From Charles Spurgeon in a sermon delivered on Sunday morning, December 3rd, 1865, at the Metropolitan Tabernacle, Newington.

Sitting in the dark?

Spurgeon
But if we walk in the light, as he is in the light,
we have fellowship with one another,

and the blood of Jesus his Son cleanses us from all sin.
 
1 John 1:7. ESV

Sometimes it’s good to just sit in the sun but if we just sit, we soon find ourselves in the dark.
This second brief post on the theme of the Christian’s experience of walking in the light also comes from Charles Spurgeon…

Spurgeon says ….

“I have no right to say I have the light of God unless I walk in it … The Christian, then, is in the light, and he is practically in it; his walk and conversation are regulated by the truth of God, by holiness, and by that divine knowledge which God has been pleased to bestow upon him. He walks in the light of faith, in another path than that which is trod by men who have nothing but the light of sense. He sees Him who is invisible, and the sight of the invisible God operates upon his soul; he looks into eternity. He marks the dread reward of sin, and the blessed gift of God to those who trust in Jesus, and eternal realities have an effect upon his whole manner and conversation—from now on, he is a man in the light, walking in that light.” 

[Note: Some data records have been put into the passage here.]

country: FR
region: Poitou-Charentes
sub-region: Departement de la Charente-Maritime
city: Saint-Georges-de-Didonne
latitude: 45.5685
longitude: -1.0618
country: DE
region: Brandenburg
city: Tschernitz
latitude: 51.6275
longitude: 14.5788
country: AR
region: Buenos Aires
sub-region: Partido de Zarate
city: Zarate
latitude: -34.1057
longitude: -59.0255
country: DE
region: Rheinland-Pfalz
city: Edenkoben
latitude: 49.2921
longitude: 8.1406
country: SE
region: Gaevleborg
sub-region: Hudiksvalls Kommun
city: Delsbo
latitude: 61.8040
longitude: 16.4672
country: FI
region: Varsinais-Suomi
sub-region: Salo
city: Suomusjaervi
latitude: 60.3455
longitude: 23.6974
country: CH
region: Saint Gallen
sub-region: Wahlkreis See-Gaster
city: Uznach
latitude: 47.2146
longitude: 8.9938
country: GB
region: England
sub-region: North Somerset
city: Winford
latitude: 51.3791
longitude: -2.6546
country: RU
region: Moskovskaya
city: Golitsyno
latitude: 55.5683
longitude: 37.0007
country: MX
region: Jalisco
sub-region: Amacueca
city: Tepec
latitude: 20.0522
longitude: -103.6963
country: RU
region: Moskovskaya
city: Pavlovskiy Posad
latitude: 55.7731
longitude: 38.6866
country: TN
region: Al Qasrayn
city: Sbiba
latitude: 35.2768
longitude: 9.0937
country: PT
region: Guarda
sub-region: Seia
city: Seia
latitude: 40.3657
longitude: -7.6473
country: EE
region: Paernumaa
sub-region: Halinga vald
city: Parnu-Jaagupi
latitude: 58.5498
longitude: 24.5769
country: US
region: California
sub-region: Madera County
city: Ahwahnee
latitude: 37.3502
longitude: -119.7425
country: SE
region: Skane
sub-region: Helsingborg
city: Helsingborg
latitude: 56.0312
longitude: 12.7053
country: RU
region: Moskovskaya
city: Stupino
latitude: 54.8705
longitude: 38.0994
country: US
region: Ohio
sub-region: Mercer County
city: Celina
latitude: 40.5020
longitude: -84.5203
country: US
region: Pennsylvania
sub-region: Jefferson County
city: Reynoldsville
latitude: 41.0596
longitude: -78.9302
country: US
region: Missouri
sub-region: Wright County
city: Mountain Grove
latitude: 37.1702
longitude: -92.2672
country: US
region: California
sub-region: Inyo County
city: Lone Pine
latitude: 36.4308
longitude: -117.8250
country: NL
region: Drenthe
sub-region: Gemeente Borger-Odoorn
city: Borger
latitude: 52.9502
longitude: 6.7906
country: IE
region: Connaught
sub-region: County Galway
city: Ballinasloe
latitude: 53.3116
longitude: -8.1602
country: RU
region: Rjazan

From Charles Spurgeon in a sermon delivered on Sunday morning, December 3rd, 1865, at the Metropolitan Tabernacle, Newington.

WALKING in the Light?

Spurgeon

“So whoever knows the right thing to do and fails to do it, for him it is sin.”
James 4:17 ESV

“Your word is a lamp to my feet and a light to my path.” (Psalm 119:105).

“God is light, and in him is no darkness at all.”
(1 John 1:5b).

This first of three brief posts on the Christian’s experience of walking in the light comes from C. H. Spurgeon….

But if we walk in the light, as he is in the light, we have fellowship with one another, and the blood of Jesus his Son cleanses us from all sin.  1 John 1:7. ESV

Charles Spurgeon preached…. “As soon as God the Holy Spirit begins to work upon the soul of man to illuminate him, he perceives at once his own sinfulness, he abhors that sinfulness, he labors to escape from it, he cries out for a remedy, he finds it in Christ; therefore, he no longer loves sin. He is not guided any longer by the darkness of policy, and selfishness, and error, but he walks after the light of the truth of God, of righteousness, of holiness, of true knowledge.

“God has brought him into His light—he sees now what he never saw before; he knows, feels, believes, recognizes what he never had known anything of before—he is in the light of God.

“Therefore, you constantly find the Christian called a child of light, and he is warned that he is of the light and of the day. He is told, “You are not of the night, nor of darkness.” “You were sometime darkness, but now are you light in the Lord: walk as children of light.””

From Charles Spurgeon in a sermon delivered on Sunday morning, December 3rd, 1865, at the Metropolitan Tabernacle, Newington.